## [SOURCE MATERIAL]
****************************************
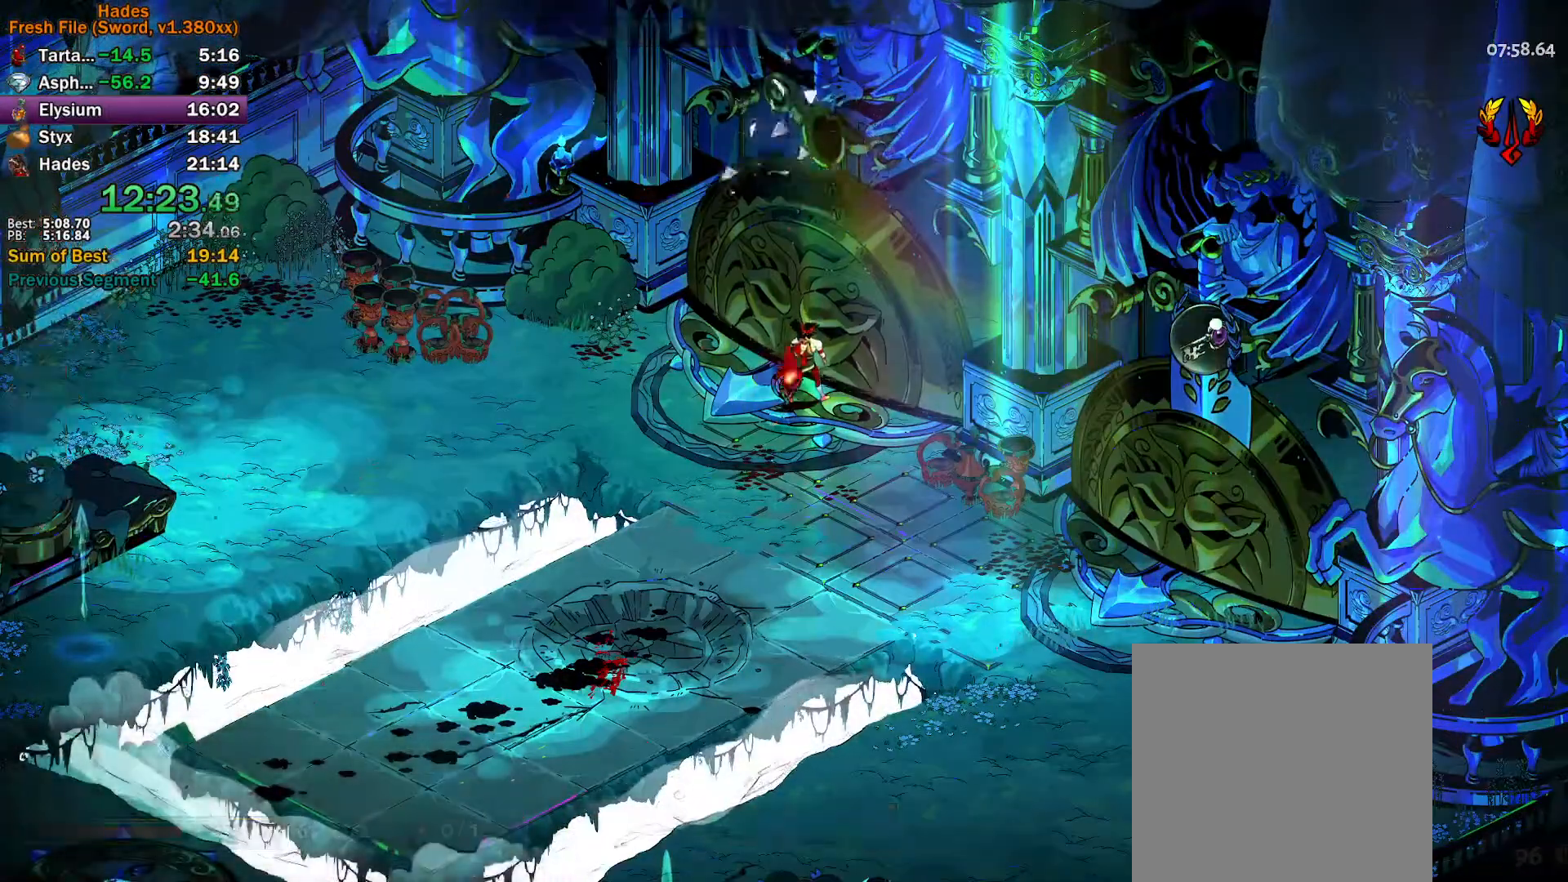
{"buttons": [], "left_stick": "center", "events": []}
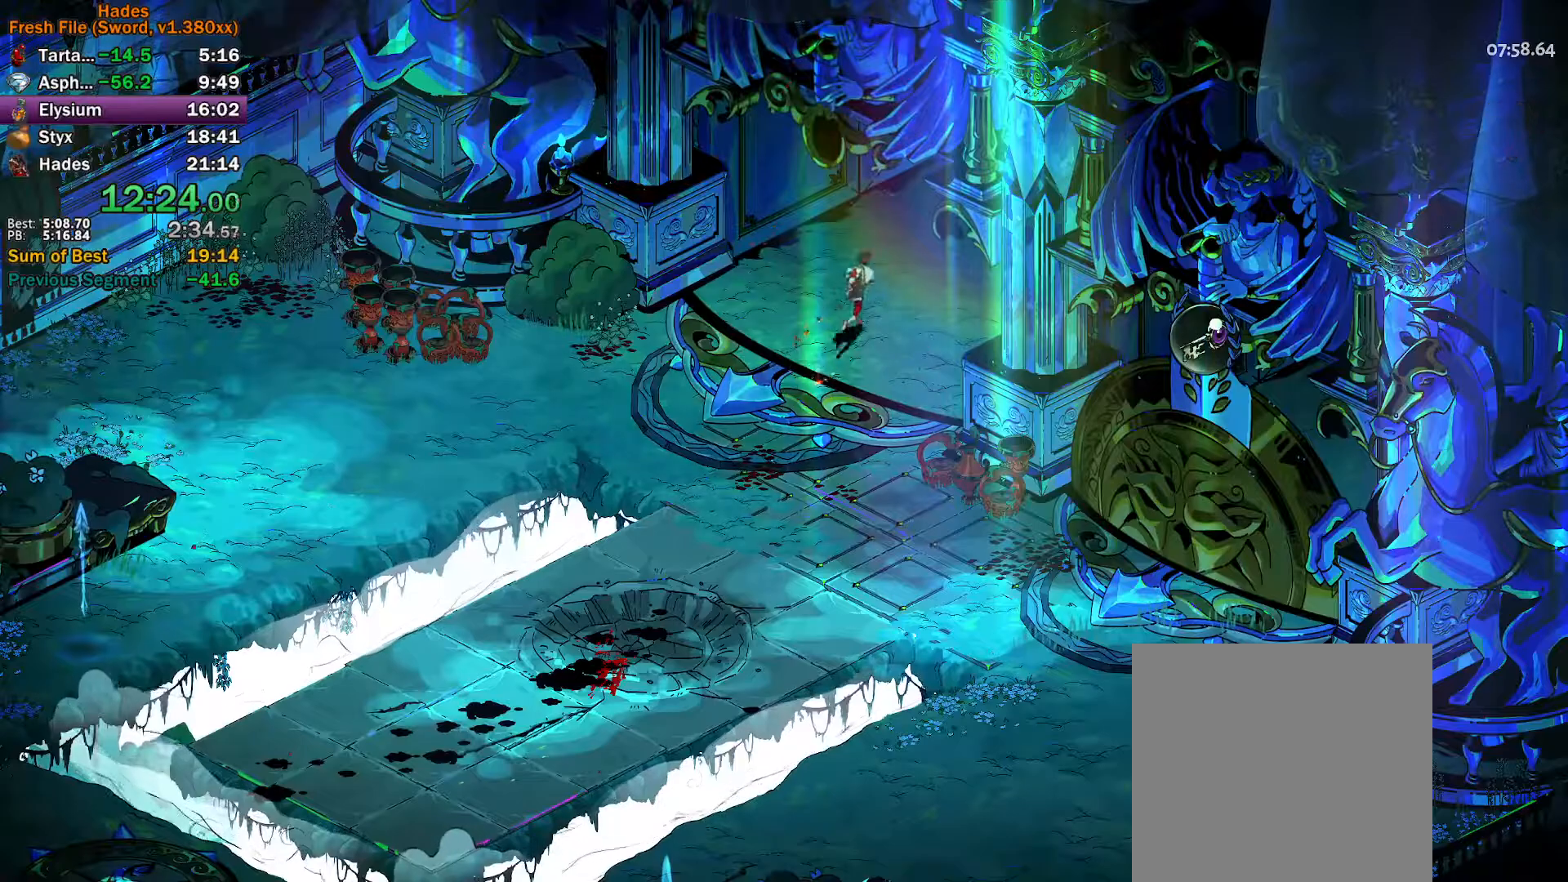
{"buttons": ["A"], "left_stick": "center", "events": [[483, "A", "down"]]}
****************************************
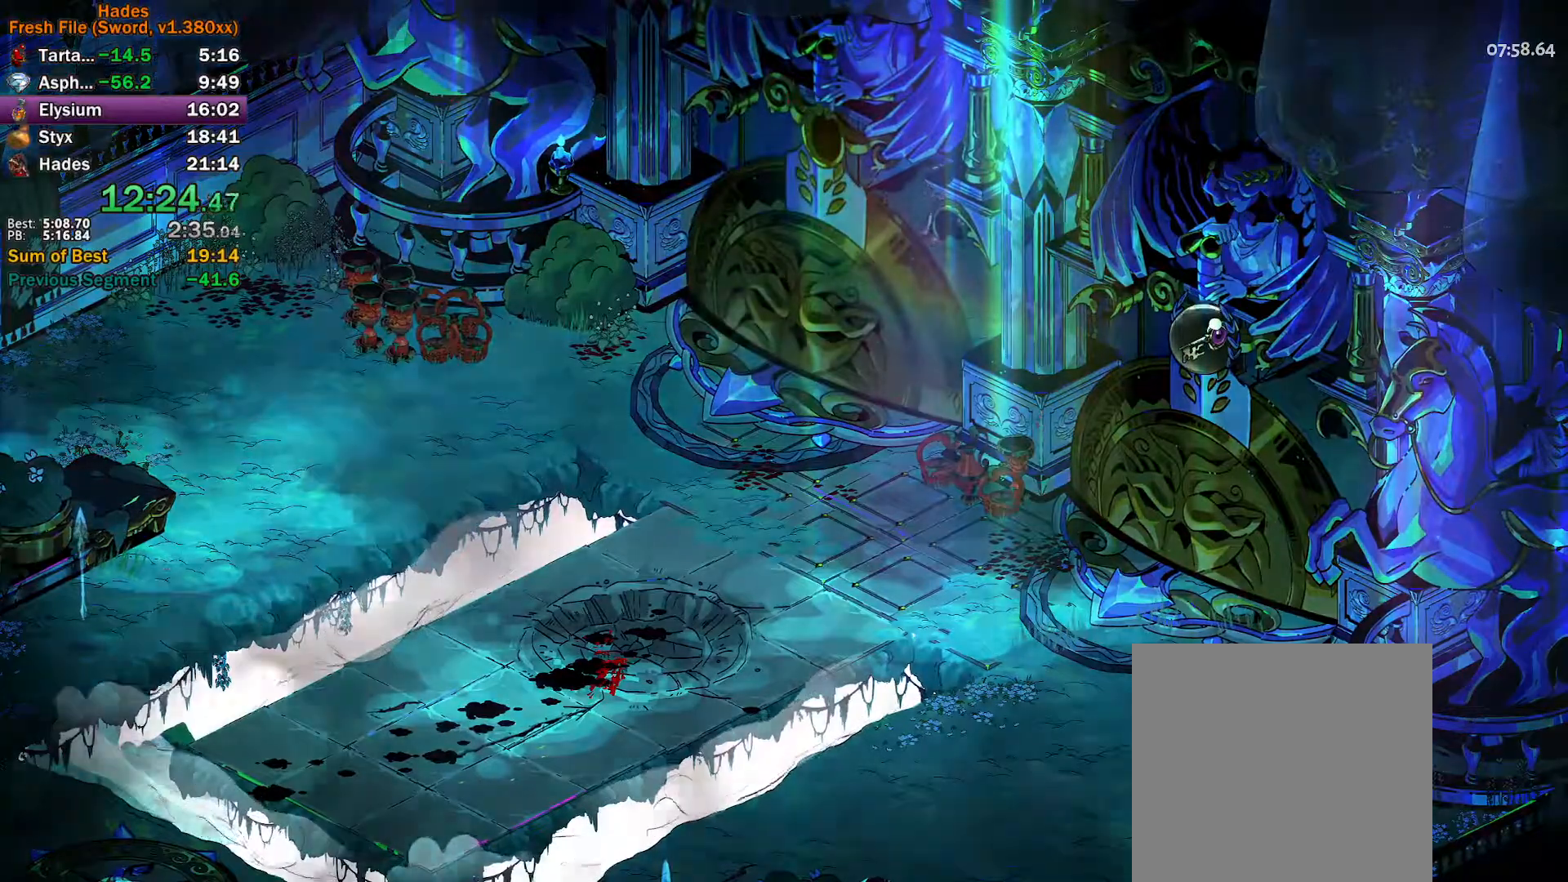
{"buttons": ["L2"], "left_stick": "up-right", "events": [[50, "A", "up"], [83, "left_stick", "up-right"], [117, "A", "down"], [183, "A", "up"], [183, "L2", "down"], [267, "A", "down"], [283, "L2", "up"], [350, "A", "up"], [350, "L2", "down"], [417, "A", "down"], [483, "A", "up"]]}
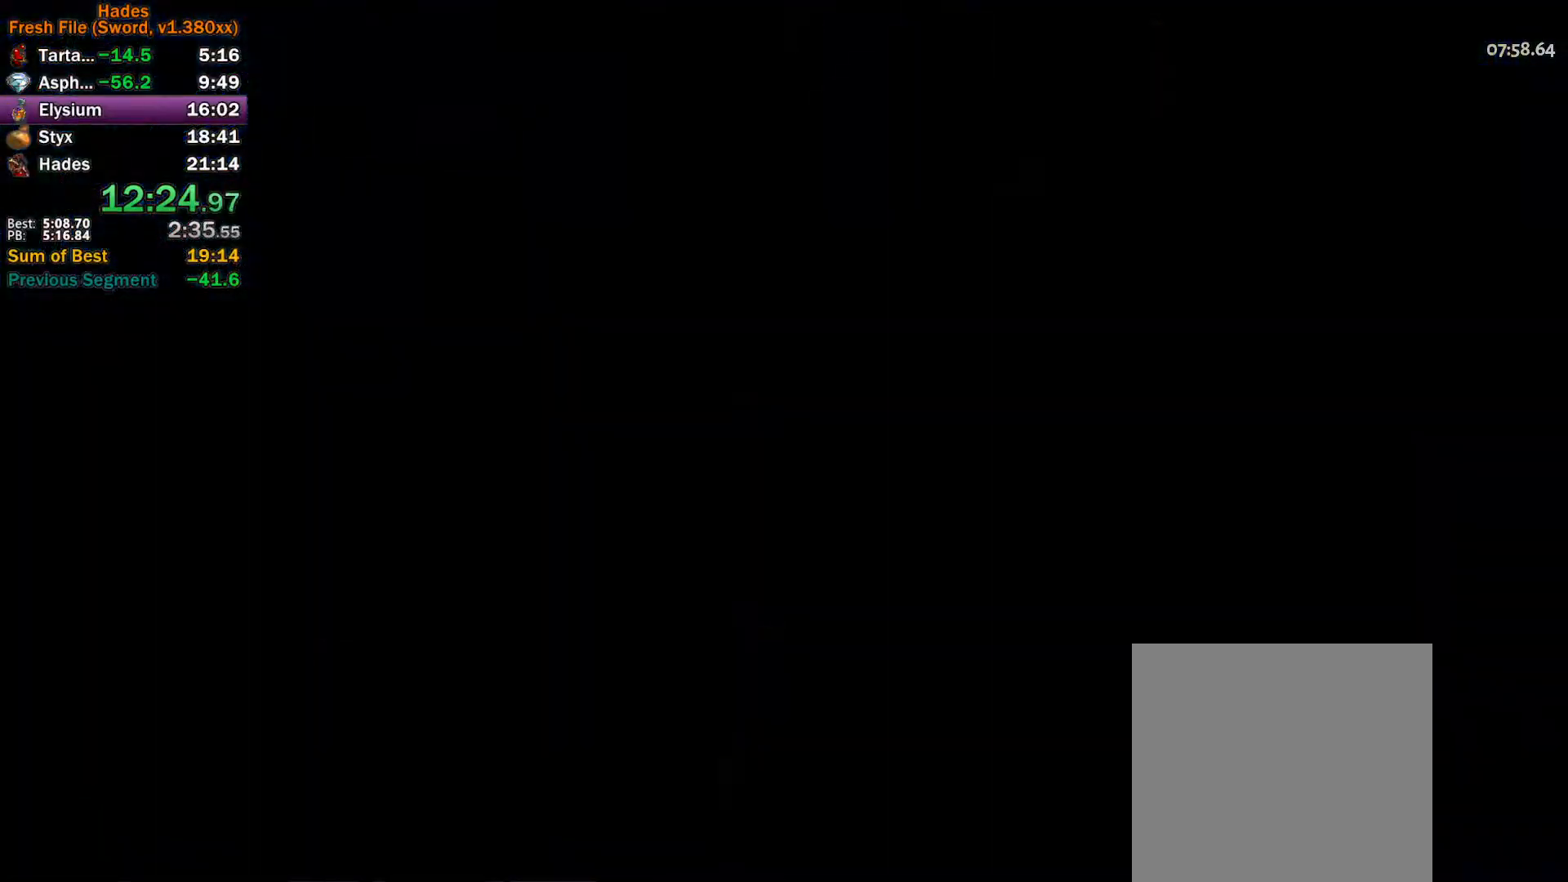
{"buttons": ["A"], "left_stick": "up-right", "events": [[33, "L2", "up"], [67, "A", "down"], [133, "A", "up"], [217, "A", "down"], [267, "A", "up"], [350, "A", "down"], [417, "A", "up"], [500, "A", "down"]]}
****************************************
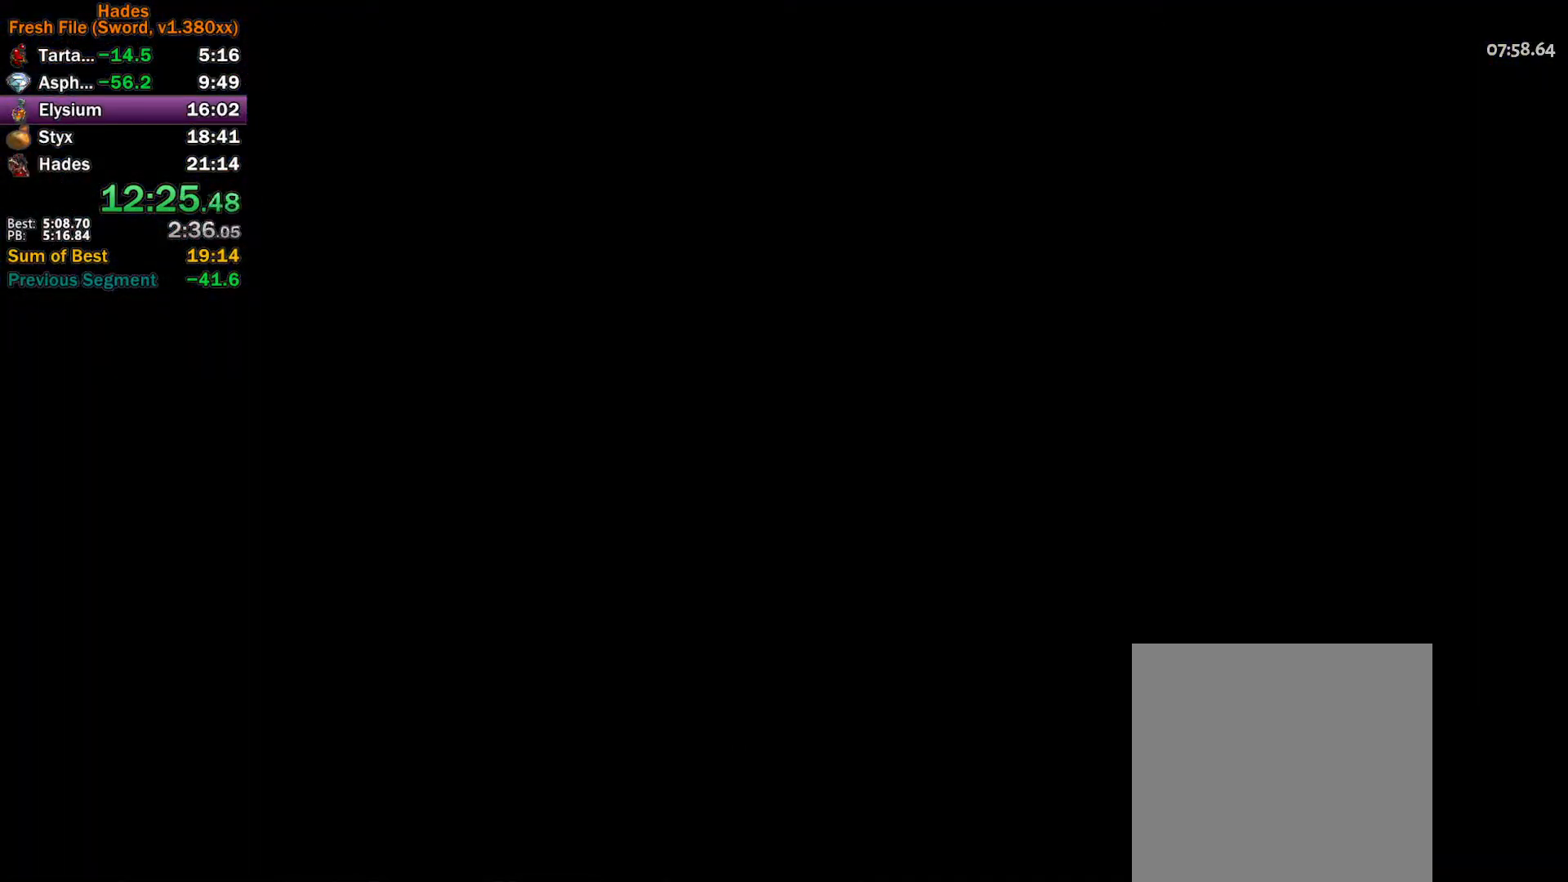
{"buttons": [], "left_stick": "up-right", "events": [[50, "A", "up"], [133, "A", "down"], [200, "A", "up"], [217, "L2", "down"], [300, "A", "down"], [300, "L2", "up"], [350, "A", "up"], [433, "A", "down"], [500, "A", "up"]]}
****************************************
## [WHAT TO WORK ON]
Determine the number of lines in the entries that hold "center". Reply with that number only.

## [SOLUTION FOR THIS EXERCISE]
2